There is greater value in being honest with yourself  first – especially when you are scared and don’t know which way to turn. That is something I learnt a few years back. I cannot afford to play games with myself or be in denial. Luckily I have family and friends who won’t put up with my crap when I can’t find that honesty! So I don’t have to be piss drunk or falling to pieces before I can own up to my feelings or what needs to change in my life.

These people keep me grounded but even they get it wrong at times. I have a friend who is one of my most trusted advisers. But something tragic happened just the other day. I came to realize that I have outgrown the need for his advice. That was an epiphany I never thought I would have. Sometimes this dude has no idea what he is talking about and it’s time I said, “Hold up mister. You are wrong …”

Aristotle was right when he said “the ultimate value of life depends upon awareness and the power of contemplation….” I just have to learn to do something valuable with all that awareness and contemplation…

posted by auriol in career,human nature,life in general and have No Comments

Lilac Wine

It’s easy being scared and bitchy.

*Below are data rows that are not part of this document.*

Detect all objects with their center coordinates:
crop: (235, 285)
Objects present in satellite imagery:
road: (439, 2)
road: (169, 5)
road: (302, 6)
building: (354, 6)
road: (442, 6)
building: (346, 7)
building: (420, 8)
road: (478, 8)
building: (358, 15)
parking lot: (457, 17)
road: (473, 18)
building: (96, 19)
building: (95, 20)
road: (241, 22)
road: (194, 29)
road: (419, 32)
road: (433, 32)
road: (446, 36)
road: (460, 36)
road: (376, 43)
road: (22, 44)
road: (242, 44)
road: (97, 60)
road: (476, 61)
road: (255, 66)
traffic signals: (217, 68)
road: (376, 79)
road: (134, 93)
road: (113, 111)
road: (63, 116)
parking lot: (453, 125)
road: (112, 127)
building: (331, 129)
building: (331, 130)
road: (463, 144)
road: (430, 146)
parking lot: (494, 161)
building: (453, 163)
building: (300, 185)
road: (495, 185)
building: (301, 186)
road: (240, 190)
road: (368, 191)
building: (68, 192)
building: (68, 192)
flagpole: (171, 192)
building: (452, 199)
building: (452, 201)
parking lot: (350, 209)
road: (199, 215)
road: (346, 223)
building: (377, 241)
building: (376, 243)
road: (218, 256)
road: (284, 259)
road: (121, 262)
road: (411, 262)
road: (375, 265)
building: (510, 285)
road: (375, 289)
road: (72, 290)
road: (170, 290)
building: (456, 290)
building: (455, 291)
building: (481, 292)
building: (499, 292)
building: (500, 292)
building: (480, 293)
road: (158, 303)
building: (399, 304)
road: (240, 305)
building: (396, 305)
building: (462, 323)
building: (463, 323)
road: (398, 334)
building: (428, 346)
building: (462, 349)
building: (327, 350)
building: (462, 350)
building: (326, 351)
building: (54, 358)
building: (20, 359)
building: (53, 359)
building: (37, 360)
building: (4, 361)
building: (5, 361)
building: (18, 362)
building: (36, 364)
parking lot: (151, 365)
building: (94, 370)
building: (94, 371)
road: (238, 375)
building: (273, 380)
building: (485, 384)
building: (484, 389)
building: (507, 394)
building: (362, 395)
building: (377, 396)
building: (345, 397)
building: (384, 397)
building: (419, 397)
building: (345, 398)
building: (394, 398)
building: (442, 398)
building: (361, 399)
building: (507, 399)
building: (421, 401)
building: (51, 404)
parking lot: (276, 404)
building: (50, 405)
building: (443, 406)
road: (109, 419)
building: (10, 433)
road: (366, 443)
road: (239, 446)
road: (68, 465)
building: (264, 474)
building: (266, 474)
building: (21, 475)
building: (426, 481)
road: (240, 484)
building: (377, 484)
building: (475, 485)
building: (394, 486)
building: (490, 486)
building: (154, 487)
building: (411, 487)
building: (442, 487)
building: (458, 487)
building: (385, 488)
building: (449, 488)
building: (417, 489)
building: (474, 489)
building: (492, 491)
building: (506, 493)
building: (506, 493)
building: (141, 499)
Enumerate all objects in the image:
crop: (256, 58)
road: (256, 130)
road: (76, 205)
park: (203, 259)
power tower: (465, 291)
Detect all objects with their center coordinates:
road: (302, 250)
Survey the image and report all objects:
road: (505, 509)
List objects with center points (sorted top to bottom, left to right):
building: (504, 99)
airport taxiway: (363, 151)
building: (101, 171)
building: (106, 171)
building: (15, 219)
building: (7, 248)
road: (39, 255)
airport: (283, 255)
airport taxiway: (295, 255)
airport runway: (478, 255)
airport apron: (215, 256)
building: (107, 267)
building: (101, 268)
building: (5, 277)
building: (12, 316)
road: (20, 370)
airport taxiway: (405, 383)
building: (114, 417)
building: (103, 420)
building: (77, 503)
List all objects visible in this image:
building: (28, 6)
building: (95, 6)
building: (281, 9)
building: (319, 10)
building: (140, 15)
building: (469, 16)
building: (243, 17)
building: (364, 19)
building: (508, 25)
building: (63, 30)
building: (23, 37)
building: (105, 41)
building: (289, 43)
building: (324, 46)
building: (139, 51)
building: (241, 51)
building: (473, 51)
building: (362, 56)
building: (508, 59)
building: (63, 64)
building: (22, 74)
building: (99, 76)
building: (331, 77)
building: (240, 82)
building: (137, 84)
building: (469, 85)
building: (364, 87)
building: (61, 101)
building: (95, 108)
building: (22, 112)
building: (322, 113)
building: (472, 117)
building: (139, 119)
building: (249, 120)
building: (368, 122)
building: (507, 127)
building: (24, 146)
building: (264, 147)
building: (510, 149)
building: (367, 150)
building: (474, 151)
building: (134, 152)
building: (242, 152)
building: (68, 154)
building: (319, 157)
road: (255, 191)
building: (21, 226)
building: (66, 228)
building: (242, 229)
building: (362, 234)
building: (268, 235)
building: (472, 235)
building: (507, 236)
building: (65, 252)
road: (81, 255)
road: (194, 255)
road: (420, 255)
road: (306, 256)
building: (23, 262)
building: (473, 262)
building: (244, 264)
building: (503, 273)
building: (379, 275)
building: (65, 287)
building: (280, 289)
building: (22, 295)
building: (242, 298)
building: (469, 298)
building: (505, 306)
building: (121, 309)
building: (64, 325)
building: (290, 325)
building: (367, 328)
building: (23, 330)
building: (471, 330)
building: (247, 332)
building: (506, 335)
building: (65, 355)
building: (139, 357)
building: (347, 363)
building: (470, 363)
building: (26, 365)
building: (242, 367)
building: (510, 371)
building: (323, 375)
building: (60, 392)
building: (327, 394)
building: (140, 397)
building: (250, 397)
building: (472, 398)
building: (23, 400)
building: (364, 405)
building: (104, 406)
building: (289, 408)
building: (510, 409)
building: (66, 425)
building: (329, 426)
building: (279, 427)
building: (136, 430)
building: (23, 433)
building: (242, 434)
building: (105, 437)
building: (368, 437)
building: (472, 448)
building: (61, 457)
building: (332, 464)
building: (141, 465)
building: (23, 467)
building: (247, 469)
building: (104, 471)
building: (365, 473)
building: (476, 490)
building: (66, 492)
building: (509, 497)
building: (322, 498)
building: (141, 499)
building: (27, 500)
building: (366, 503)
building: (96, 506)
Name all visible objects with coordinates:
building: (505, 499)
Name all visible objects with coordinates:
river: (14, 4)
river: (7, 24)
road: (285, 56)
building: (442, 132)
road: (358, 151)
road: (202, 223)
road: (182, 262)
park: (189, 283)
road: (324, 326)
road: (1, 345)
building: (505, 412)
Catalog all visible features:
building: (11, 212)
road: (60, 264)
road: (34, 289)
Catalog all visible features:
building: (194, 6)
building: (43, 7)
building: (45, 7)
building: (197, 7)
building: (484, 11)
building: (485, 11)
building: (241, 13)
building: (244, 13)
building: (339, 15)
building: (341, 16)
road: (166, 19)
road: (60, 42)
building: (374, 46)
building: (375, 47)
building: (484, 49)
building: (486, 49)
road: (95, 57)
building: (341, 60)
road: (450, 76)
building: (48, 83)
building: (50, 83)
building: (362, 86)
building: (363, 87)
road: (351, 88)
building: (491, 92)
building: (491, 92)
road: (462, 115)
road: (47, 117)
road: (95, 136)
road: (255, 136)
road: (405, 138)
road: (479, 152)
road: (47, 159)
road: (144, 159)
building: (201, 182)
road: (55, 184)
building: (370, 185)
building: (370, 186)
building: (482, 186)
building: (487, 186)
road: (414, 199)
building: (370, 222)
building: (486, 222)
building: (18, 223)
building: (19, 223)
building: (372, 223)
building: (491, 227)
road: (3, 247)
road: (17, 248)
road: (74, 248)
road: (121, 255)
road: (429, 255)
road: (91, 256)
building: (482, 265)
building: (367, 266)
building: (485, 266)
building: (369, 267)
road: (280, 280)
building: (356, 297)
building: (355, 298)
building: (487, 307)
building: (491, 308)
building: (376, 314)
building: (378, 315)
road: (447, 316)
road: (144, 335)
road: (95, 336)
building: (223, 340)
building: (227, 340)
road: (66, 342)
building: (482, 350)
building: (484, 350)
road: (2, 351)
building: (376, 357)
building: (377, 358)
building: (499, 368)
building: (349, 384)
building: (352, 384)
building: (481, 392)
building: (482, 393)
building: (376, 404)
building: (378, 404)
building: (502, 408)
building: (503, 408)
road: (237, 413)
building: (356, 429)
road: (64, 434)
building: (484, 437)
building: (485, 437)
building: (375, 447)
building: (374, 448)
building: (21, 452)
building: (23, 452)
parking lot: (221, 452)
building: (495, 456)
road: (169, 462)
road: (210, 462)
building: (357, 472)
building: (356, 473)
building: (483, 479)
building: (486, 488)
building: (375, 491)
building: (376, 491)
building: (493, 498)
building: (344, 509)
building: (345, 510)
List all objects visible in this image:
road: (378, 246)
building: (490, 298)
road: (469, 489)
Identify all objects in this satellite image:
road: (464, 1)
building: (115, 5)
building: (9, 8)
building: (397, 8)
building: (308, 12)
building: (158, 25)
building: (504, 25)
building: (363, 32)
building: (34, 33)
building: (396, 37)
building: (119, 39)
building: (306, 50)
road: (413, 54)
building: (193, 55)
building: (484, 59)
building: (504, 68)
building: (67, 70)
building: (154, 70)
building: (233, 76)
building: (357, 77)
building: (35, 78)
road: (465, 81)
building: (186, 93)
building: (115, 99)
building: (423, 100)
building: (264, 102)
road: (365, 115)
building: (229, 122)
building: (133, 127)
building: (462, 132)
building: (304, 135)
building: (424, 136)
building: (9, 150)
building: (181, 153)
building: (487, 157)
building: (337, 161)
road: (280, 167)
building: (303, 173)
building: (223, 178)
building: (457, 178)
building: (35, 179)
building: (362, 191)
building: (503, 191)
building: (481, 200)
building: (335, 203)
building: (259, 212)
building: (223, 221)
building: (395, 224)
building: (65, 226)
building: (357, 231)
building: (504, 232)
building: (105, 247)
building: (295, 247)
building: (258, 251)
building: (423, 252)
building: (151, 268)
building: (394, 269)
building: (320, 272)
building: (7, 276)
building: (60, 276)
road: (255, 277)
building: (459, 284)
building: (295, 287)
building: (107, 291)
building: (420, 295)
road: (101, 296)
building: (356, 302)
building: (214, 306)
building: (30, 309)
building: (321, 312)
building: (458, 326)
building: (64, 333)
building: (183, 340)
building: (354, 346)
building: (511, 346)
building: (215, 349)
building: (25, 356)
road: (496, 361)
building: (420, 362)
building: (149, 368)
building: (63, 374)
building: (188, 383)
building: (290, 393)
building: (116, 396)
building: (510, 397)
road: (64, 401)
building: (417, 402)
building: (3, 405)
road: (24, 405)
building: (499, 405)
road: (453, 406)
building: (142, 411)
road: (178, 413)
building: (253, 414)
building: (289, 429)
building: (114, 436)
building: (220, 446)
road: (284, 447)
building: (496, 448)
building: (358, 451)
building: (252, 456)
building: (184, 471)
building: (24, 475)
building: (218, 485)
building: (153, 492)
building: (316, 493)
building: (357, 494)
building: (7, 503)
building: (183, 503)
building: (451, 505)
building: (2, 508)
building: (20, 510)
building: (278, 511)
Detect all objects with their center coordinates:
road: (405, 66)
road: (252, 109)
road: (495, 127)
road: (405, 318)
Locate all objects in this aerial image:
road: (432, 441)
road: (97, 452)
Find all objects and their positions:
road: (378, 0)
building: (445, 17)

This weekend I had to perform at the South African Music Awards and at first I was completely overwhelmed. Especially when I heard that I was performing with Tumi and The Volume and Marcus Wyatt. To add insult to injury a stylist pulled a dirty on me, a script was changed at the last moment and a million small other things happened. I had this moment of complete panic…okay two days to be exact. But then small kid put everything into perspective for me. She has brain cancer and every reason to be scared. Yet she wasn’t.  Me? I am just a singer who happens to be in perfect health.

Every now and then these moments come along that threaten to swallow you whole. Montreux, The Joy of Jazz and the SAMA’s are perfect examples. They seem almost too big and too good to be true and at my core I wondered if I could rise to the occasion.  Every human being on the planet has experienced that feeling. We are scared of making mistakes and we question our worth. On live television I said something that I should not have said while presenting an award. You live, you learn and life goes on – that is one of my philosophies.

The night itself was filled with dramatic highs and lows. I was lucky in that I had Mark and Divan by my side to see me through it all. Everyone needs Mark’s and Divan’s in their corner. This industry is rife with posers and liars. Finding people who are honest and sincere is a rare thing. Also those two can tell some pretty dirty jokes! So I ended the night early, skipped the after party and crawled into bed with my naked husband. A great ending to an eventful night.